→ TASK DETAILS
Can you copy out, character for character, the lines in the entries from the one containing "Zgodovina sprememb…" up to and including the one containing "Na srečo ta", and nothing beyond them?

→ EXCERPTED RECORDS

● ● ● ●

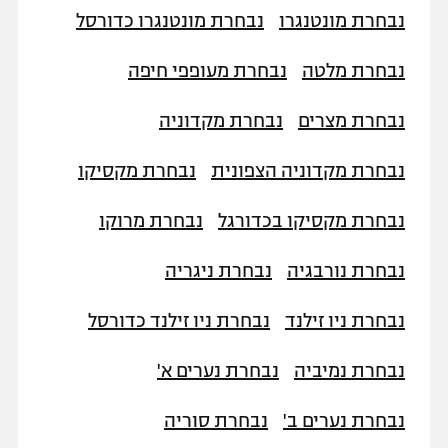
נבחרת מונטנגרו
נבחרת מונטנגרו כדורסל
נבחרת מלטה
נבחרת מעופפי חיפה
נבחרת מצרים
נבחרת מקדוניה
נבחרת מקדוניה הצפונית
נבחרת מקסיקו
נבחרת מקסיקו בכדורגל
נבחרת מרוקו
נבחרת נורבגיה
נבחרת ניגריה
נבחרת ניו זילנד
נבחרת ניו זילנד כדורסל
נבחרת נמיביה
נבחרת נערים א'
נבחרת נערים ב'
נבחרת סוריה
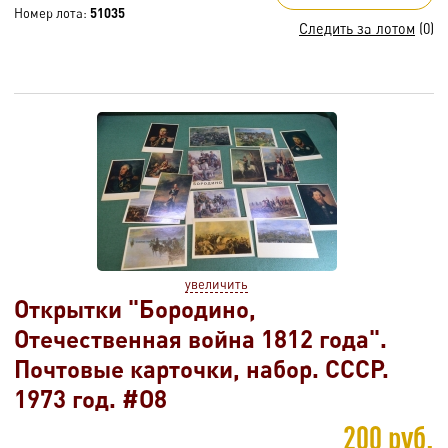
Номер лота:
51035
Следить за лотом
(0)
увеличить
Открытки "Бородино,
Отечественная война 1812 года".
Почтовые карточки, набор. СССР.
1973 год. #O8
200 руб.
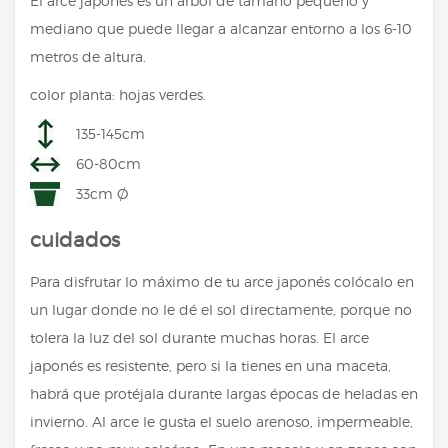
El arce japonés es un árbol de tamaño pequeño y
mediano que puede llegar a alcanzar entorno a los 6-10
metros de altura.
color planta: hojas verdes.
135-145cm
60-80cm
33cm Ø
cuidados
Para disfrutar lo máximo de tu arce japonés colócalo en
un lugar donde no le dé el sol directamente, porque no
tolera la luz del sol durante muchas horas. El arce
japonés es resistente, pero si la tienes en una maceta,
habrá que protéjala durante largas épocas de heladas en
invierno. Al arce le gusta el suelo arenoso, impermeable,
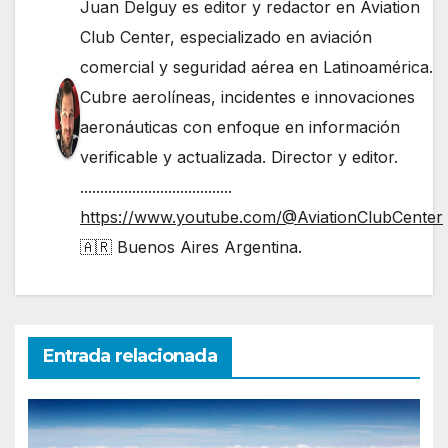
Juan Delguy es editor y redactor en Aviation
Club Center, especializado en aviación
comercial y seguridad aérea en Latinoamérica.
Cubre aerolíneas, incidentes e innovaciones
aeronáuticas con enfoque en información
verificable y actualizada. Director y editor.
......................................
https://www.youtube.com/@AviationClubCenter
🇦🇷 Buenos Aires Argentina.
Entrada relacionada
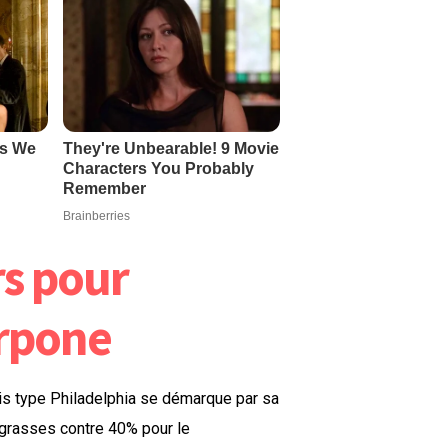
rs pour
rpone
ais type Philadelphia se démarque par sa
grasses contre 40% pour le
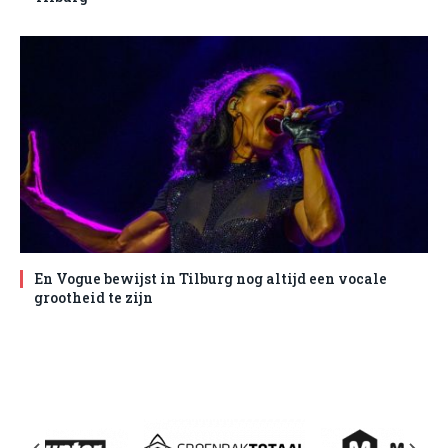
En Vogue bewijst in Tilburg nog altijd een vocale
grootheid te zijn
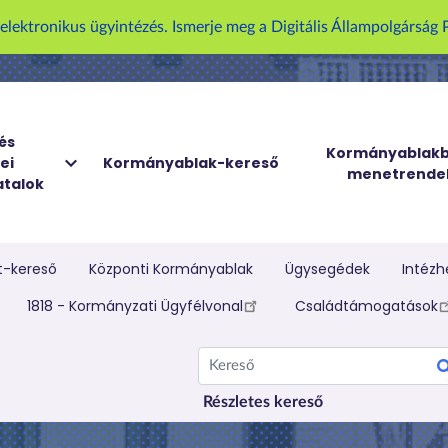
U
z elektronikus ügyintézés. Ismerje meg a Digitális Állampolgársá
g
r
á
s
a
és
Kormányablakb
ei
Kormányablak-kereső
t
menetrende
talok
a
r
t
a
t-kereső
Központi Kormányablak
Ügysegédek
Intézh
l
elletti menü
1818 - Kormányzati Ügyfélvonal
Családtámogatások
o
m
Kereső
r
a
Részletes kereső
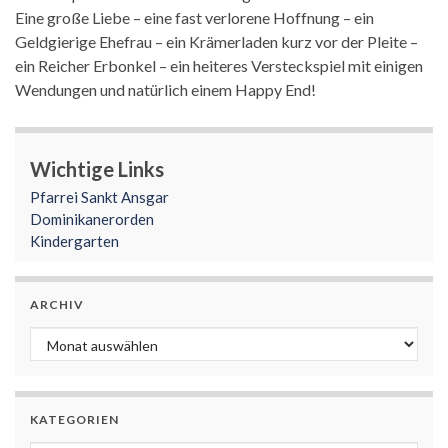
Eine große Liebe – eine fast verlorene Hoffnung – ein
Geldgierige Ehefrau – ein Krämerladen kurz vor der Pleite –
ein Reicher Erbonkel – ein heiteres Versteckspiel mit einigen
Wendungen und natürlich einem Happy End!
Wichtige Links
Pfarrei Sankt Ansgar
Dominikanerorden
Kindergarten
ARCHIV
Archiv
KATEGORIEN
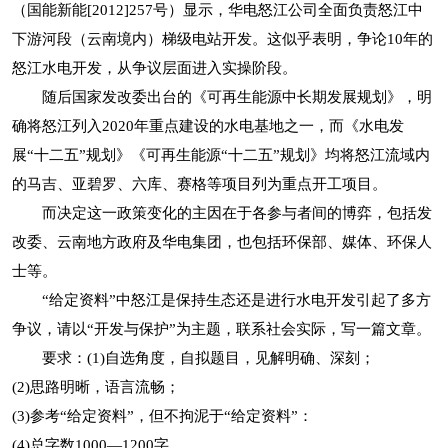
（国能新能[2012]257号）显示，华电怒江公司全面负责怒江中
下游河段（云南境内）梯级电站开发。这似乎表明，争论10年的
怒江水电开发，从争议层面进入实操阶段。
随后国家发改委出台的《可再生能源中长期发展规划》，明
确将怒江列入2020年重点建设的水电基地之一，而《水电发
展“十二五”规划》《可再生能源“十二五”规划》均将怒江流域内
的马吉、亚碧罗、六库、赛格等项目列为重点开工项目。
而决定这一政策变化的主因在于各参与者间的博弈，包括发
改委、云南地方政府及华电集团，也包括环保部、媒体、环保人
士等。
“给定资料”中怒江是保持生态还是进行水电开发引起了多方
争议，请以“开发与保护”为主题，联系社会实际，写一篇文章。
要求：(1)自选角度，自拟题目，见解明确、深刻；
(2)思路明晰，语言流畅；
(3)参考“给定资料”，但不拘泥于“给定资料”：
(4)总字数1000—1200字。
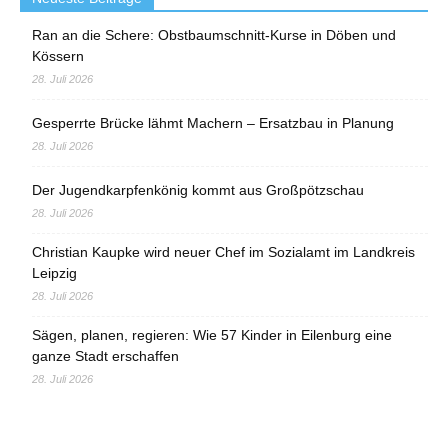
Ran an die Schere: Obstbaumschnitt-Kurse in Döben und
Kössern
28. Juli 2026
Gesperrte Brücke lähmt Machern – Ersatzbau in Planung
28. Juli 2026
Der Jugendkarpfenkönig kommt aus Großpötzschau
28. Juli 2026
Christian Kaupke wird neuer Chef im Sozialamt im Landkreis
Leipzig
28. Juli 2026
Sägen, planen, regieren: Wie 57 Kinder in Eilenburg eine
ganze Stadt erschaffen
28. Juli 2026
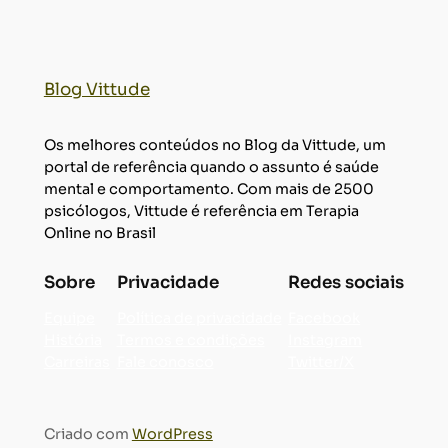
Blog Vittude
Os melhores conteúdos no Blog da Vittude, um
portal de referência quando o assunto é saúde
mental e comportamento. Com mais de 2500
psicólogos, Vittude é referência em Terapia
Online no Brasil
Sobre
Privacidade
Redes sociais
Equipe
Política de privacidade
Facebook
História
Termos e condições
Instagram
Carreiras
Fale conosco
Twitter/X
Criado com
WordPress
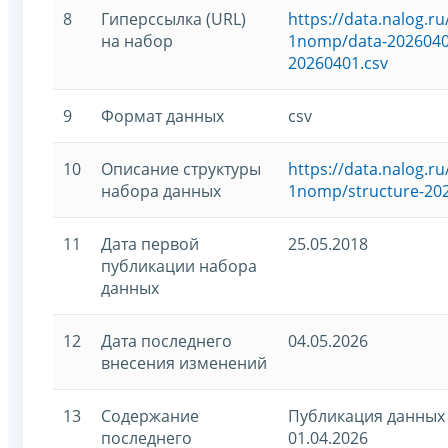
8
Гиперссылка (URL)
https://data.nalog.
на набор
1nomp/data-20260401
20260401.csv
9
Формат данных
csv
10
Описание структуры
https://data.nalog.
набора данных
1nomp/structure-20
11
Дата первой
25.05.2018
публикации набора
данных
12
Дата последнего
04.05.2026
внесения изменений
13
Содержание
Публикация данных 
последнего
01.04.2026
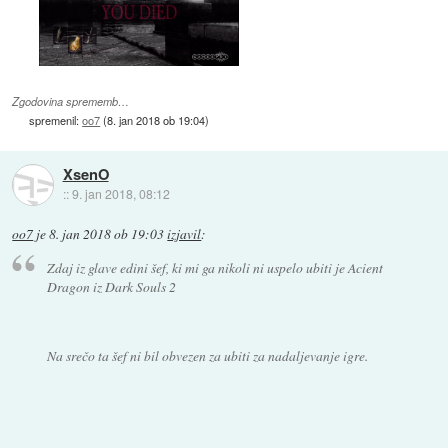
Zgodovina sprememb…
spremenil:
oo7
(
8. jan 2018 ob 19:04
)
XsenO
::
9. jan 2018, 08:12
oo7
je
8. jan 2018 ob 19:03
izjavil
:
Zdaj iz glave edini šef, ki mi ga nikoli ni uspelo ubiti je Acient
Dragon iz Dark Souls 2
Na srečo ta šef ni bil obvezen za ubiti za nadaljevanje igre.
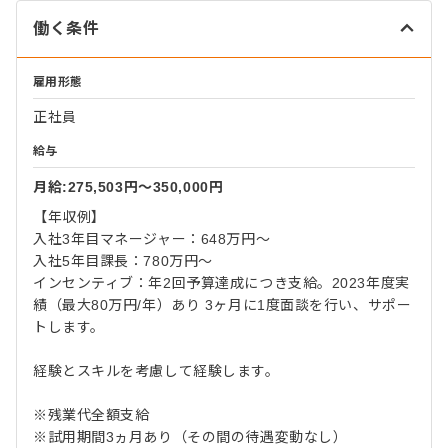
働く条件
雇用形態
正社員
給与
月給:275,503円〜350,000円
【年収例】
入社3年目マネージャー：648万円～
入社5年目課長：780万円～
インセンティブ：年2回予算達成につき支給。2023年度実
績（最大80万円/年）あり 3ヶ月に1度面談を行い、サポー
トします。
経験とスキルを考慮して経験します。
※残業代全額支給
※試用期間3ヵ月あり（その間の待遇変動なし）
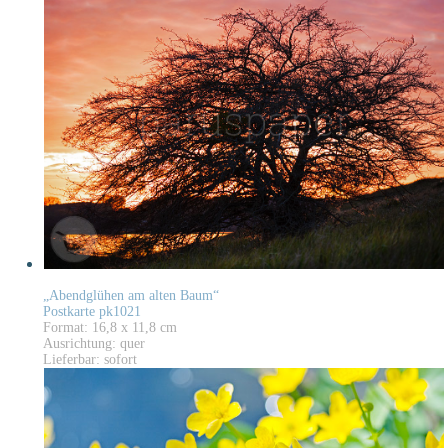
„Abendglühen am alten Baum“
Postkarte pk1021
Format: 16,8 x 11,8 cm
Ausrichtung: quer
Lieferbar: sofort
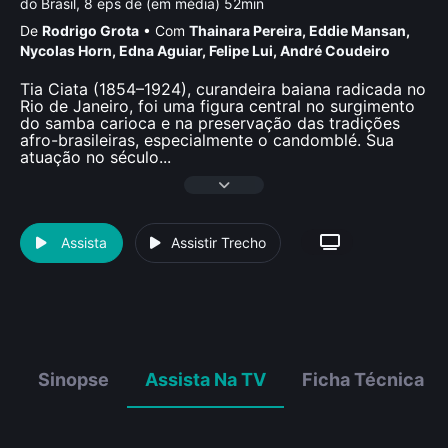
do Brasil, 8 eps de (em média) 52min
De
Rodrigo Grota
•
Com
Thainara Pereira
,
Eddie Mansan
,
Nycolas Horn
,
Edna Aguiar
,
Felipe Lui
,
André Coudeiro
Tia Ciata (1854–1924), curandeira baiana radicada no
Rio de Janeiro, foi uma figura central no surgimento
do samba carioca e na preservação das tradições
afro-brasileiras, especialmente o candomblé. Sua
atuação no século
...
Assista
Assistir Trecho
Sinopse
Assista Na TV
Ficha Técnica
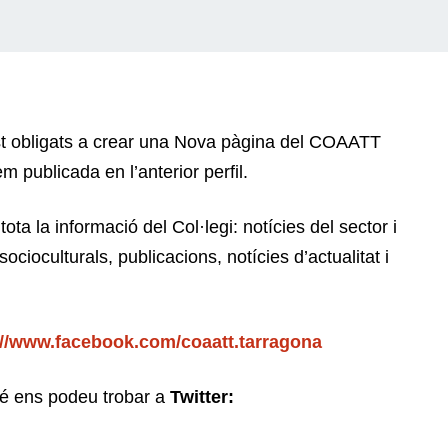
st obligats a crear una Nova pàgina del COAATT
m publicada en l’anterior perfil.
ta la informació del Col·legi: notícies del sector i
socioculturals, publicacions, notícies d’actualitat i
://www.facebook.com/coaatt.tarragona
bé ens podeu trobar a
Twitter:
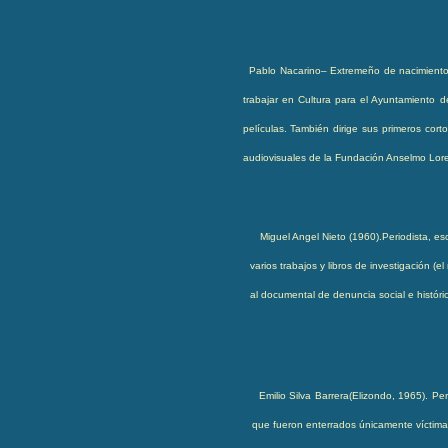
Pablo Nacarino
–
Extremeño de nacimiento.
trabajar en Cultura para el Ayuntamiento d
películas. También dirige sus primeros cor
audiovisuales de la Fundación Anselmo Lor
Miguel Angel Nieto
(1960).
Periodista, es
varios trabajos y libros de investigación (e
al documental de denuncia social e histó
Emilio Silva Barrera
(Elizondo, 1965). Pe
que fueron enterrados únicamente víctimas 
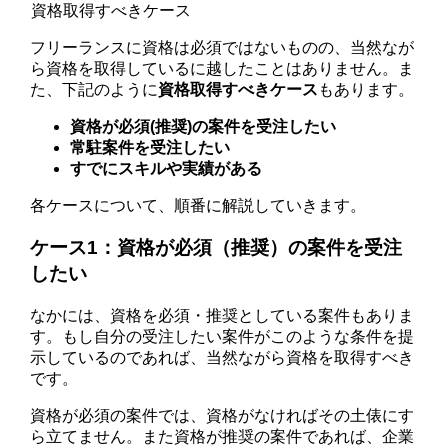
資格取得すべきケース
フリーランスに資格は必須ではないものの、当然なが
ら資格を取得しているに越したことはありません。ま
た、下記のように
資格取得すべきケース
もあります。
資格が必須(推奨)の案件を受注したい
常駐案件を受注したい
すでにスキルや実績がある
各ケースについて、順番に解説していきます。
ケース1：資格が必須（推奨）の案件を受注
したい
なかには、資格を必須・推奨としている案件もありま
す。もし自分の受注したい案件がこのような条件を提
示しているのであれば、当然ながら資格を取得すべき
です。
資格が必須の案件では、資格がなければその土俵にす
ら立てません。また資格が推奨の案件であれば、企業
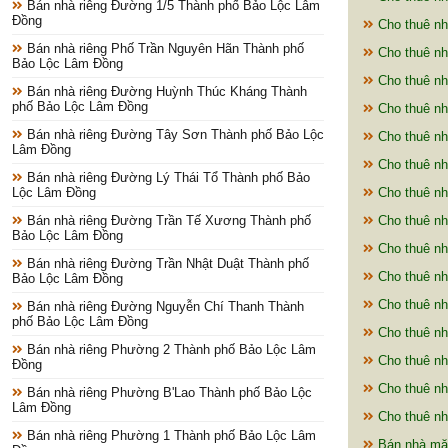
Bán nhà riêng Đường 1/5 Thành phố Bảo Lộc Lâm
Đồng
Cho thuê nh
Bán nhà riêng Phố Trần Nguyên Hãn Thành phố
Cho thuê nh
Bảo Lộc Lâm Đồng
Cho thuê nh
Bán nhà riêng Đường Huỳnh Thúc Kháng Thành
phố Bảo Lộc Lâm Đồng
Cho thuê n
Bán nhà riêng Đường Tây Sơn Thành phố Bảo Lộc
Cho thuê nh
Lâm Đồng
Cho thuê nh
Bán nhà riêng Đường Lý Thái Tổ Thành phố Bảo
Lộc Lâm Đồng
Cho thuê nh
Bán nhà riêng Đường Trần Tế Xương Thành phố
Cho thuê nh
Bảo Lộc Lâm Đồng
Cho thuê nh
Bán nhà riêng Đường Trần Nhật Duật Thành phố
Cho thuê nh
Bảo Lộc Lâm Đồng
Cho thuê nh
Bán nhà riêng Đường Nguyễn Chí Thanh Thành
phố Bảo Lộc Lâm Đồng
Cho thuê nh
Bán nhà riêng Phường 2 Thành phố Bảo Lộc Lâm
Cho thuê nh
Đồng
Cho thuê nh
Bán nhà riêng Phường B'Lao Thành phố Bảo Lộc
Lâm Đồng
Cho thuê nh
Bán nhà riêng Phường 1 Thành phố Bảo Lộc Lâm
Bán nhà mặ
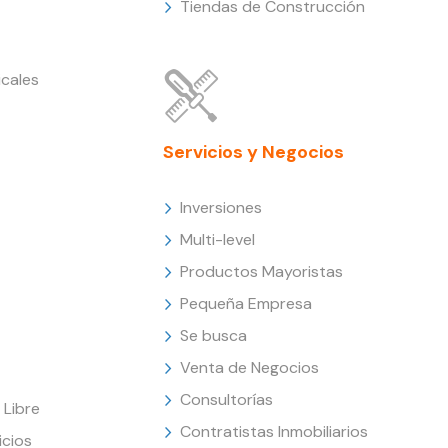
Tiendas de Construcción
cales
Servicios y Negocios
Inversiones
Multi-level
Productos Mayoristas
Pequeña Empresa
Se busca
Venta de Negocios
Consultorías
Libre
Contratistas Inmobiliarios
icios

● ● ● ●

→ PROBLEM SOLUTION
Zgodovina sprememb…
spremenil:
oo7
(
8. jan 2018 ob 19:04
)
XsenO
::
9. jan 2018, 08:12
oo7
je
8. jan 2018 ob 19:03
izjavil
:
Zdaj iz glave edini šef, ki mi ga nikoli ni uspelo ubiti je Acient
Dragon iz Dark Souls 2
Na srečo ta šef ni bil obvezen za ubiti za nadaljevanje igre.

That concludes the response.